Nomads, farmers, and trade: world history was born where these elements intersected. In this reconceptualized view, respected Japanese historian Okamoto Takashi locates history’s crucible in the boundary zones between settled agriculturists and nomadic peoples, where the Silk Road emerged as an early engine of trade and culture. Okamoto presents a new historical narrative which overturns Eurocentric perceptions of history, boldly and clearly reconfiguring the structure of world history in terms of economic ebbs and flows.
When Asian military forces took to horseback some three thousand years ago, commercial capital developed that linked remote regions, innovating technologies, increasing productivity, and eventually culminating in the Mongol Empire. Their control of the Silk Road connected them with Near Eastern empires at the road’s western terminus, enriching the Greek and Roman civilizations of the Mediterranean world.

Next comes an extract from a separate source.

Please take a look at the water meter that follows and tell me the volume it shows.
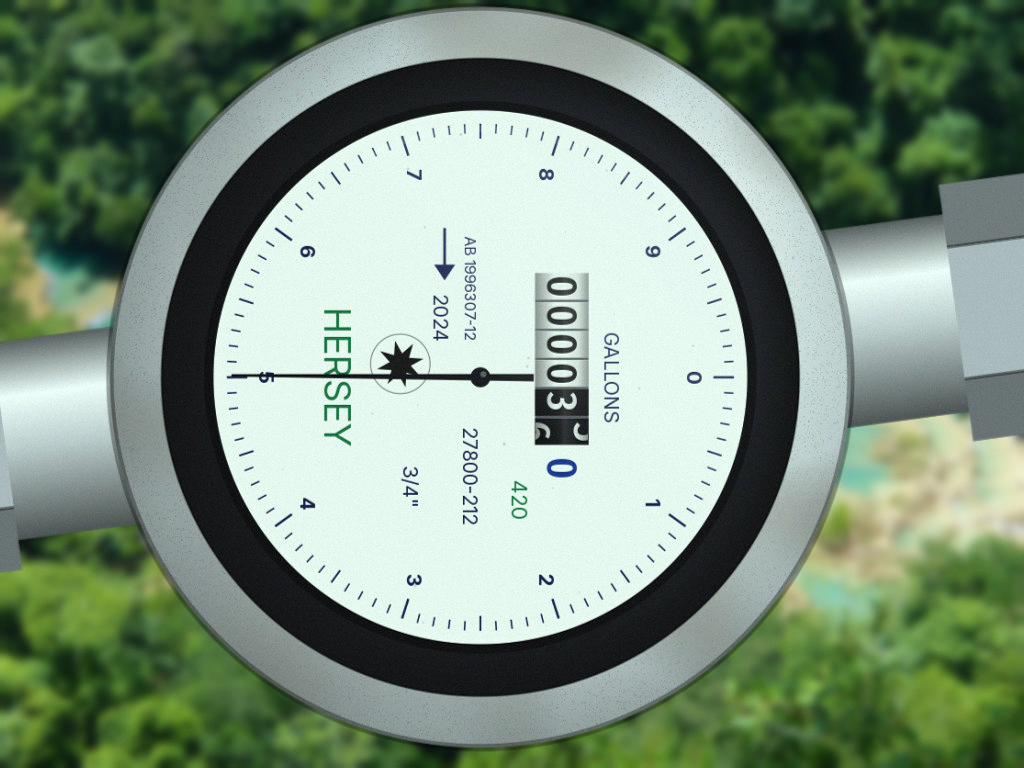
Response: 355.0 gal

But as crucial trade routes moved from inland to the coast during the Age of Discovery, the center stage of history shifted to Europe, which evolved its own financial and navigational technologies to win the global economic game.
Looking anew at history from this perspective forces a reconsideration of accepted notions from “Greco-Roman civilization,” the “European miracle,” and the “Great Divergence” to “Japan’s modernization.” Through his unique overview of the whole of Eurasia and the maritime realm, from ancient times to the present, the author reorients our view of Asia’s role in global history.